Ma non si vergogna? È una domanda che ultimamente mi faccio spesso. Soprattutto quando mi fermo a guardare certi post di Instagram. Sapete quel menu di immagini in cui ci si imbatte malauguratamente al mattino quando si apre la app?
Condividere tutto ci rende ridicoli
C’è gente che piange, gente che ride, gente che urla, gente che balla, gente che si confessa, gente che sfila in micro bikini con forme giunoniche o bicipiti da culturista, gente con seni e bocche enormi (ENORMI!), gente che si trasforma da ottuagenaria in ventenne tramite laboriosa operazione di make up, gente che sventola addominali flaccidi e glutei in caduta libera, gente che stira i capelli, gente che arriccia i capelli, gente che sbandiera ai quattro venti le proprie vittorie e le proprie miserie, gente che pontifica, gente che si lagna, gente che sfida il senso del ridicolo, che mette su piazza quello che un tempo si teneva prudentemente per sé, che alza l’asticella per essere guardata, ascoltata, persino criticata, purché qualcuno si accorga di lei. Gente che si mette in mostra h24, malata di protagonismo, egotica, impudica. Lo dico senza giudizi morali. Per puro buon senso, chiedendomi: ma non è troppo?
I social sono ladri di tempo
Perché?

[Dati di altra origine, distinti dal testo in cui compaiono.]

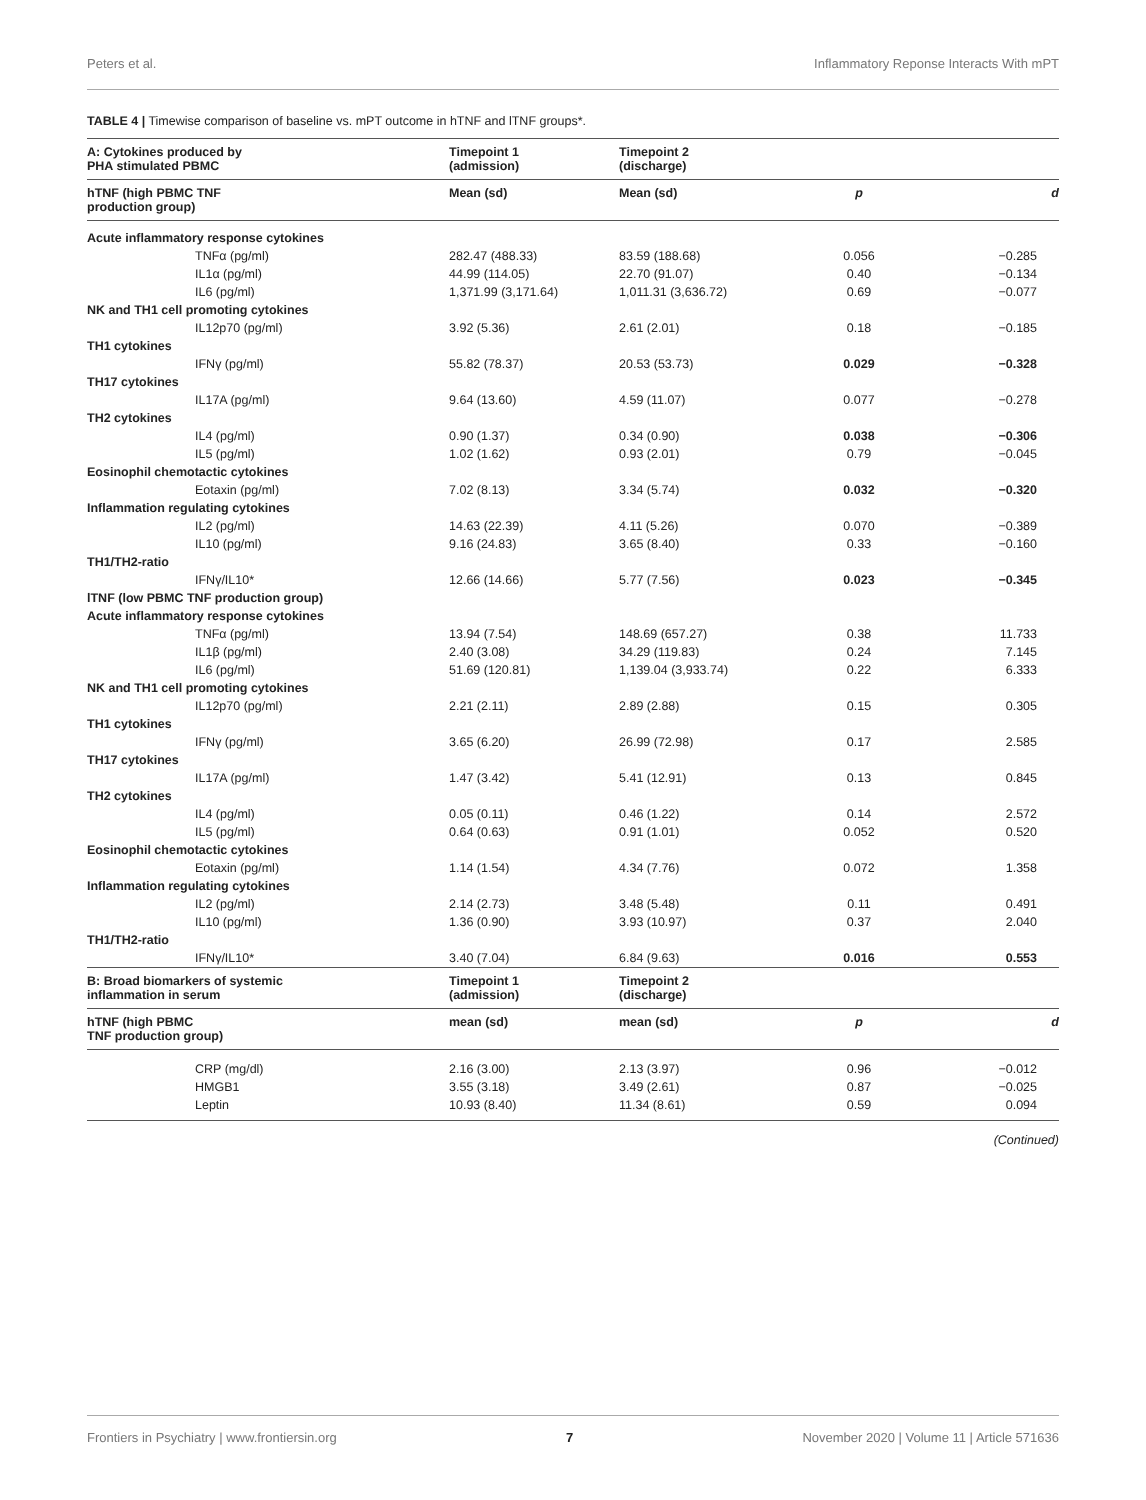Peters et al. Inflammatory Reponse Interacts With mPT
TABLE 4 | Timewise comparison of baseline vs. mPT outcome in hTNF and lTNF groups*.
| A: Cytokines produced by PHA stimulated PBMC | Timepoint 1 (admission) | Timepoint 2 (discharge) | | |
| --- | --- | --- | --- | --- |
| hTNF (high PBMC TNF production group) | Mean (sd) | Mean (sd) | p | d |
| Acute inflammatory response cytokines | | | | |
| TNFα (pg/ml) | 282.47 (488.33) | 83.59 (188.68) | 0.056 | −0.285 |
| IL1α (pg/ml) | 44.99 (114.05) | 22.70 (91.07) | 0.40 | −0.134 |
| IL6 (pg/ml) | 1,371.99 (3,171.64) | 1,011.31 (3,636.72) | 0.69 | −0.077 |
| NK and TH1 cell promoting cytokines | | | | |
| IL12p70 (pg/ml) | 3.92 (5.36) | 2.61 (2.01) | 0.18 | −0.185 |
| TH1 cytokines | | | | |
| IFNγ (pg/ml) | 55.82 (78.37) | 20.53 (53.73) | 0.029 | −0.328 |
| TH17 cytokines | | | | |
| IL17A (pg/ml) | 9.64 (13.60) | 4.59 (11.07) | 0.077 | −0.278 |
| TH2 cytokines | | | | |
| IL4 (pg/ml) | 0.90 (1.37) | 0.34 (0.90) | 0.038 | −0.306 |
| IL5 (pg/ml) | 1.02 (1.62) | 0.93 (2.01) | 0.79 | −0.045 |
| Eosinophil chemotactic cytokines | | | | |
| Eotaxin (pg/ml) | 7.02 (8.13) | 3.34 (5.74) | 0.032 | −0.320 |
| Inflammation regulating cytokines | | | | |
| IL2 (pg/ml) | 14.63 (22.39) | 4.11 (5.26) | 0.070 | −0.389 |
| IL10 (pg/ml) | 9.16 (24.83) | 3.65 (8.40) | 0.33 | −0.160 |
| TH1/TH2-ratio | | | | |
| IFNγ/IL10* | 12.66 (14.66) | 5.77 (7.56) | 0.023 | −0.345 |
| lTNF (low PBMC TNF production group) | | | | |
| Acute inflammatory response cytokines | | | | |
| TNFα (pg/ml) | 13.94 (7.54) | 148.69 (657.27) | 0.38 | 11.733 |
| IL1β (pg/ml) | 2.40 (3.08) | 34.29 (119.83) | 0.24 | 7.145 |
| IL6 (pg/ml) | 51.69 (120.81) | 1,139.04 (3,933.74) | 0.22 | 6.333 |
| NK and TH1 cell promoting cytokines | | | | |
| IL12p70 (pg/ml) | 2.21 (2.11) | 2.89 (2.88) | 0.15 | 0.305 |
| TH1 cytokines | | | | |
| IFNγ (pg/ml) | 3.65 (6.20) | 26.99 (72.98) | 0.17 | 2.585 |
| TH17 cytokines | | | | |
| IL17A (pg/ml) | 1.47 (3.42) | 5.41 (12.91) | 0.13 | 0.845 |
| TH2 cytokines | | | | |
| IL4 (pg/ml) | 0.05 (0.11) | 0.46 (1.22) | 0.14 | 2.572 |
| IL5 (pg/ml) | 0.64 (0.63) | 0.91 (1.01) | 0.052 | 0.520 |
| Eosinophil chemotactic cytokines | | | | |
| Eotaxin (pg/ml) | 1.14 (1.54) | 4.34 (7.76) | 0.072 | 1.358 |
| Inflammation regulating cytokines | | | | |
| IL2 (pg/ml) | 2.14 (2.73) | 3.48 (5.48) | 0.11 | 0.491 |
| IL10 (pg/ml) | 1.36 (0.90) | 3.93 (10.97) | 0.37 | 2.040 |
| TH1/TH2-ratio | | | | |
| IFNγ/IL10* | 3.40 (7.04) | 6.84 (9.63) | 0.016 | 0.553 |
| B: Broad biomarkers of systemic inflammation in serum | Timepoint 1 (admission) | Timepoint 2 (discharge) | | |
| hTNF (high PBMC TNF production group) | mean (sd) | mean (sd) | p | d |
| CRP (mg/dl) | 2.16 (3.00) | 2.13 (3.97) | 0.96 | −0.012 |
| HMGB1 | 3.55 (3.18) | 3.49 (2.61) | 0.87 | −0.025 |
| Leptin | 10.93 (8.40) | 11.34 (8.61) | 0.59 | 0.094 |
(Continued)
Frontiers in Psychiatry | www.frontiersin.org 7 November 2020 | Volume 11 | Article 571636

In nome di che cosa? Pensiamo forse di salvare il mondo con le nostre pelli cascanti e contouring e filippiche e gag e rivelazioni scottanti? Pensiamo di diventare paladini di qualcosa? Portatori di nobili messaggi di libertà e inclusione? No, siamo solo brutti e patetici. Ladri di tempo. Il bello è che quanto più la gente si espone, tanto più mi viene voglia di nascondermi. Non dare, non dire, tenere per me. Condividere solo lo stretto necessario. Per il resto, riscoprire il valore della riservatezza e del silenzio. In un’epoca di perenne rumore di fondo, di opinioni non richieste, di continuo e improduttivo straparlare, di sovraesposizione e narcisismo tossico, farsi da parte e tacere lo trovo un gesto meraviglioso ed eroico. L’unico davvero controcorrente. Una ribellione tacita ma radicale al dominio della parola irrefrenabile e categorica, all’onnipresenza dell’immagine invadente e bulimica.
La timidezza è un atto sovversivo
Pensate che atto sovversivo farsi i fatti i propri, nell’era in cui tutti godono nel farsi i fatti altrui. E farseli senza alcun intento vanaglorioso o salvifico. Solo per salvare se stessi dalla morbosità di occhi famelici. Per questo amo i timidi. La loro naturale ritrosia. Lo spazio vitale che innalzano come un muro di cinta attorno a sé. Creando un campo magnetico che li isola dalle aggressioni e dal chiasso del mondo. Rendendoli impermeabili. Anche se sono in realtà permeabilissimi. Per questo si proteggono, per non farsi contaminare. Vivendo magari con disagio questa autosegregazione, l’irrimediabile difficoltà a integrarsi nel consesso umano, ma non perché ne sentano il bisogno, solo perché desta attenzione. E l’attenzione è l’ultima cosa che vogliono. Girare le spalle a ciò per cui altri ammazzerebbero la madre: che coraggio, che provocazione!
Elogio della timidezza
I timidi sono come isole inespugnate. Luoghi vergini, non devastati dall’overtourism, dove tutto è ancora da conquistare e da scoprire. Terre inesplorate non raggiunte da Google Maps, in cui nessuno è stato, nessuno ha condiviso, nessuno ha messo una rete wi-fi. L’accesso è limitato a pochi eletti. Ma è proprio questo essere fuori dai radar a rendere le sue coste più preziose, il suo paesaggio più bello e misterioso, una rivelazione che si dischiude alla vista poco alla volta. Ogni parola è un regalo, ogni segreto che si svela una pepita d’oro. Insomma, quello che fino a ieri ci sembrava un difetto, la timidezza, ora ci appare come merce rara. Le ultime sfilate dell’Haute Couture, così discrete e sobrie, o il nostro eroe del tennis Jannik Sinner, campione dell’understatement, ne sono degni testimoni. Sarà che sta cambiando il vento? Può darsi. Ma in linea con lo spirito del trend, non sarà bora ma brezza leggera. Non affannatevi a cercare un cappotto, al massimo un foulard.